Wir sind optimistisch. Das Projekt löst Freude aus.

Eine Forschungsgruppe an der Wetterstation auf dem Morteratschgletscher. Bild: Mayk Wendt

Das Projekt gab in der Schweiz in den vergangenen Jahren immer wieder zu reden. Stösst es auch international auf Interesse?

Verschiedene Länder im Himalaya und Peru verfolgen das Projekt sehr genau. Sie zeigen grosses Interesse, bei einem Gelingen die Technologie bei sich einzusetzen. In diesen Ländern beziehen sie zum Teil bis zu 80 Prozent des Wassers von Gletschern.

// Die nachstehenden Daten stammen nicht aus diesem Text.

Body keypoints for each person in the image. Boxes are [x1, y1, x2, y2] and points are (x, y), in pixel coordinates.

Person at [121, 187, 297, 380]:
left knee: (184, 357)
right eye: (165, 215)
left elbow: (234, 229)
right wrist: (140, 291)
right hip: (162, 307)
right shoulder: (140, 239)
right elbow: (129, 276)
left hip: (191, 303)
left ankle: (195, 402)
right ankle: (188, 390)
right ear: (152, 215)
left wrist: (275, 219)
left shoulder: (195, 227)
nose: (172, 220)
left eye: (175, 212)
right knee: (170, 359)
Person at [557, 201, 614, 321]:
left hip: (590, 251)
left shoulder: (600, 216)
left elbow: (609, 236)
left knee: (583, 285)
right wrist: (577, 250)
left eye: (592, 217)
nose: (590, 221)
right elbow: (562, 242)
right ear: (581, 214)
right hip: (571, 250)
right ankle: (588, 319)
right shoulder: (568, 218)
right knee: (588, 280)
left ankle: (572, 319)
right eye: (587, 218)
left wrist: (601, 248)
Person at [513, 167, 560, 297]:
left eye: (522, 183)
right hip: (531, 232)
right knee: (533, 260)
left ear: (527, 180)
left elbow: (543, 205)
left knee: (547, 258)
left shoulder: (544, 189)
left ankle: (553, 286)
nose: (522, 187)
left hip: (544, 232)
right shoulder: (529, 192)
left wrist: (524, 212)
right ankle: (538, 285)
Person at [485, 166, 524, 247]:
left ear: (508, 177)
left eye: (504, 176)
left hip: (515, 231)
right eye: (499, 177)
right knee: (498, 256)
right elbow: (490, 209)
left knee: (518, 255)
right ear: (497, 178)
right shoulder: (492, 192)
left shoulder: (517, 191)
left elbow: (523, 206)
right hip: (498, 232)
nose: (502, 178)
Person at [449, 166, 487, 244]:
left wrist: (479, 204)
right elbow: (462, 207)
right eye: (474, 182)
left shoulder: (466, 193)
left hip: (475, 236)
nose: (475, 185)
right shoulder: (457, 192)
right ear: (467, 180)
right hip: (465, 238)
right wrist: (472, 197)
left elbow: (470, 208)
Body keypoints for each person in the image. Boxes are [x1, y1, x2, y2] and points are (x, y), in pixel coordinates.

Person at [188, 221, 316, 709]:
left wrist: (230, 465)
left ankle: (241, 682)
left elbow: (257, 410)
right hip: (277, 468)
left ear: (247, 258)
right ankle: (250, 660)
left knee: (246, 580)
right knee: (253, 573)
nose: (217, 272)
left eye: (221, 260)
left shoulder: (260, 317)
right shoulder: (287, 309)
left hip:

Während es beim Morteratschgletscher um die Entwicklung des Verfahrens geht, gibt es insgesamt über 200 Mio. Menschen weltweit, deren Existenz vom Gletscher abhängt und wir mit dem MortAlive Verfahren helfen möchten.

Heute werden in der Schweiz ein Grossteil der Skipisten künstlich beschneit. Stört Sie dies nicht?

Nein. Sehen Sie: Wir hier im Engadin leben vom Tourismus. Der Wintersport bildet dabei eine der grössten Einnahmequellen. Wer gegen das technische Beschneien ist, ist gegen das Skifahren. Und ohne Wintersport haben die meisten Bergtäler in der Schweiz keine Zukunft mehr.

«Wenn man gegen die technische Beschneiung ist, muss man auch die Verantwortung dafür übernehmen, wenn in den Wintersportorten die Leute keine Beschäftigung mehr haben.»

Mit dieser Argumentation machen Sie sich bei Umweltschutzorganisationen nicht beliebt.

Wenn man gegen die technische Beschneiung ist, muss man auch die Verantwortung dafür übernehmen, wenn in den Wintersportorten die Leute keine Beschäftigung mehr haben. Ich wünschte mir von den Umweltorganisationen in dieser Frage eine weniger verkrampfte Haltung und zum Beispiel ein Engagement für den Einsatz der neuen energieeffizienten Schneianlagen, die den Stromverbrauch um bis zu 90 Prozent senken können. Nachhaltigkeit besteht nicht nur aus Umweltschutz, sondern hat auch eine ökonomische und soziale Komponente. Diese drei Bereiche müssen im Gleichgewicht sein.